Saturday, May 4, 2013

Let the stars take us away

Tonight we'll escape the constant glow of the city lights and toward the constellation from which the meteors will appear to radiate. Tonight, nature will provide to us a spectacular light show, where debris from Halley's Comet will light up the sky in this year's Eta Aquarid Meteor shower.

Halley's Comet won't make another appearance in our solar system for close to fifty years, but on the its last visit, in 1986, it left some pieces of itself behind. Halley's cosmic litter has been making biannual appearances in the night sky ever since - once every year.


Meteor watchers call such shooting stars "earthgrazers" and they are known for spectacular long, colorful, long-lasting trails. "Earthgrazers are rarely numerous", NASA meteor sxpert Bill Cooke, a member of the Space Environments team at the Marshall Space Flight Centre has Said. "But even if you only see a few, you're likely to remember them".

Is it worth it? That's for you to decide.

But for me, it's one of life's best experiences. The feeling is so indescribable. The sheer magnificence and beauty, of something so mysterious yet so profound. The wonders of the universe.

This year I've chosen to visit Lake Moogerah again. The scene setting is just perfect. The reflection of the milky way glowing over the silent vast lake of serenity. The silhouettes of the mountains in the background accentuating the calm expanse of the surroundings. This is one of my favourite locations to stargaze one moon-less night.

I've always been a dreamer. This is when I feel most at home. Looking up into the night sky, watching the luminous stars twinkle. Each individual one with a story of their own. How they came to be. Imagine looking at Earth from another star. Just a dot in the sky.

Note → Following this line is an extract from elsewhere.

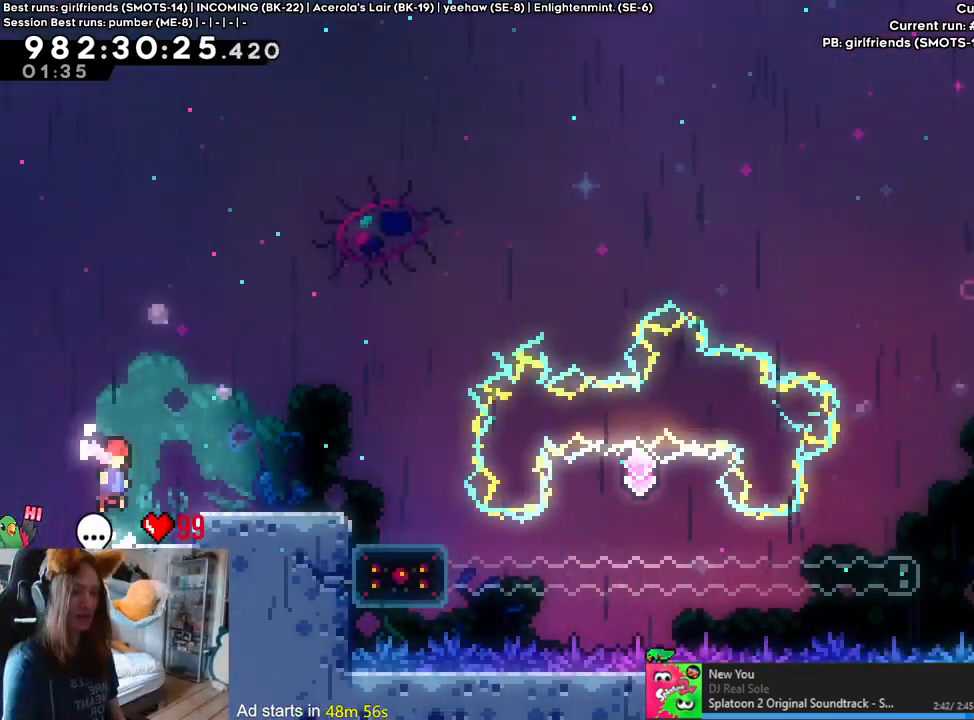
{"dt_ms": 500, "buttons": [], "left_stick": "right", "right_stick": "center", "events": [[117, "left_stick", "right"], [283, "left_stick", "center"], [417, "left_stick", "right"]]}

“Look again at that dot. That's here. That's home. That's us. On it everyone you love, everyone you know, everyone you ever heard of, every human being who ever was, lived out their lives. The aggregate of our joy and suffering, thousands of confident religions, ideologies, and economic doctrines, every hunter and forager, every hero and coward, every creator and destroyer of civilization, every king and peasant, every young couple in love, every mother and father, hopeful child, inventor and explorer, every teacher of morals, every corrupt politician, every "superstar," every "supreme leader," every saint and sinner in the history of our species lived there-on a mote of dust suspended in a sunbeam.

Now look at the all the others dots.

It really gives you context of the deeper meaning behind the universe. Star gazing is food for the soul. It's the revitalization of our spiritual self. It's a break from our materialistic and shallow aspirations, to work and to spend and to buy a house.. We dreamers seek a higher level of spirituality. This is our home. Let the stars take us away.